Mesosphere added a new Kubernetes-focused option to its flagship DC/OS platform that simplifies container management across platforms and reduces costs for running high density Kubernetes clusters compared with Red Hat’s OpenShift.
The new offering is dubbed the Mesosphere Kubernetes Engine (MKE). It allows customers to run and manage Kubernetes in a multicloud environment. This includes on bare metal, in public or private clouds, and in virtualized environments.
Ed Hsu, vice president of product at Mesosphere, explained that this is becoming increasingly important for enterprises that rely on multicloud and on-premises infrastructure.
“This is a single, consolidated control plane for managing Kubernetes clusters,” Hsu said. “Our average customer has 15 or more clusters and at least 70 ways to run Kubernetes according to the Cloud Native Computing Foundation. That is just becoming too much to manage.”
Chris Gaun, product manager at Mesosphere, said MKE is also targeted at the growing issue of “cluster sprawl.” Gaun described this as an organization having multiple container clusters now being spread across their infrastructure, with many of these clusters running just a handful of applications each.

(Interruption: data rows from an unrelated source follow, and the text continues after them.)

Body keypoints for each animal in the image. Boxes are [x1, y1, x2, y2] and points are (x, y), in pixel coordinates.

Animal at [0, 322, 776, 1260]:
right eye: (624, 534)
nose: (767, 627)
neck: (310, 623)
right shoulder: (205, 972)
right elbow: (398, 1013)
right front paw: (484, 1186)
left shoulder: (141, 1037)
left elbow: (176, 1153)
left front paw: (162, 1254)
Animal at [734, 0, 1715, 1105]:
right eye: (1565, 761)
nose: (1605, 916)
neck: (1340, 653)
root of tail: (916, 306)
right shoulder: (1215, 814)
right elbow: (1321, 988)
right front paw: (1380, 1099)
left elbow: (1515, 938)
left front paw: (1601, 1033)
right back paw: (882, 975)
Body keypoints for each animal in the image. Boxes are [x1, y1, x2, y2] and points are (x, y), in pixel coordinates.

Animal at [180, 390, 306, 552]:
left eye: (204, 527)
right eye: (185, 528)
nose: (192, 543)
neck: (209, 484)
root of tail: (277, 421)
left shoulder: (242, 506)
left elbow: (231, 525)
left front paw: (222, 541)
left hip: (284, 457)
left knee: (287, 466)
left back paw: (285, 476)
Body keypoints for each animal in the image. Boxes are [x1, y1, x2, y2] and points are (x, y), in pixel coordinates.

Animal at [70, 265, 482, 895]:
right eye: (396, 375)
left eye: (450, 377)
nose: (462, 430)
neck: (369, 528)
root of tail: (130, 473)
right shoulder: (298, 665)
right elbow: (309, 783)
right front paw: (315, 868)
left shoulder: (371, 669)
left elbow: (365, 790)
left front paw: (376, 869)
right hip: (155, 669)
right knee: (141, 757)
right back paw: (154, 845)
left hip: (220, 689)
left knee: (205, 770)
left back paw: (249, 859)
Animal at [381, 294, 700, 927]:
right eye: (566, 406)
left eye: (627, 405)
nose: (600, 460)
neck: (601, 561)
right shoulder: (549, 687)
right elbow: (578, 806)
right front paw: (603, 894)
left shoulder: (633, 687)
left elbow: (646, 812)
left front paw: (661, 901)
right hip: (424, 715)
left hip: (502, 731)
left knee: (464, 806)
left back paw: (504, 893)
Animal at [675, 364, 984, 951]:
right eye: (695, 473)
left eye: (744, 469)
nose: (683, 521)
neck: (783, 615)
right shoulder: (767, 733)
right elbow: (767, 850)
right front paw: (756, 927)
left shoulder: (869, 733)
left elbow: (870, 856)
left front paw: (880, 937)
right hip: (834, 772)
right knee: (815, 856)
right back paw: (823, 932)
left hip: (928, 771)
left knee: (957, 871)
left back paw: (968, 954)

“This is a common issue with config management,” Gaun said. “Developers will ask for a larger pool of resources than they will likely need so they don’t have to go back and ask for more. This results in a lot of nodes not being utilized efficiently.”
MKE also allows for support of multiple Kubernetes clusters within a shared environment inside of DC/OS. The previous iteration of DC/OS was limited to running just a single Kubernetes agent per DC/OS node.
“We wanted to take the strategic advantage of DC/OS and Mesos and run multiple infrastructure components on a single node,” Gaun said.
Mesosphere also provided a chart that showed a 90 percent cost savings in using the MKE platform to run three Kubernetes clusters each with 20 nodes compared with using Red Hat’s OpenShift.
More Kubernetes
Mesosphere’s DC/OS platform automates operations for container tools like Kubernetes, and data engineering and machine learning tools like TensorFlow, Apache Kafka, Cassandra, and Spark.
The company earlier this year added deeper Kubernetes integration and other enhancements focused on edge and multicloud support. That move followed its announcement last year to support Kubernetes alongside its own Marathon container orchestrator within DC/OS.
Mesosphere CTO Tobi Knaup at that time said the move to add Kubernetes support was about offering its customers more choices in terms of their container orchestration needs.
“It’s important for us to understand our target customers are usually the operations teams,” Knaup said. “These folks offer platforms for all the developers at a company, sometimes serving up to 10,000 developers. They use a variety of software and can’t be limited to one option. Choice is very important.”
Mesosphere in May closed on a $125 million Series D funding round that more than doubled what it raised in its four previous rounds combined. Mesosphere CEO Florian Leibert said the company plans to use the funds to target new markets around the world and new market opportunities like IoT.
Kubernetes Competition
Mesosphere competes against a number of companies, but has pointedly targeted its efforts at rivals like Red Hat and Pivotal.
Red Hat recently spent $250 million to acquire container platform provider CoreOS. It has since used that acquisition to bolster its OpenShift Container Platform.
Meanwhile, Pivotal earlier this year scored $555 million through an initial public offering (IPO). It recently updated its Pivotal Container Service (PKS) with deeper integration of VMware’s management tools.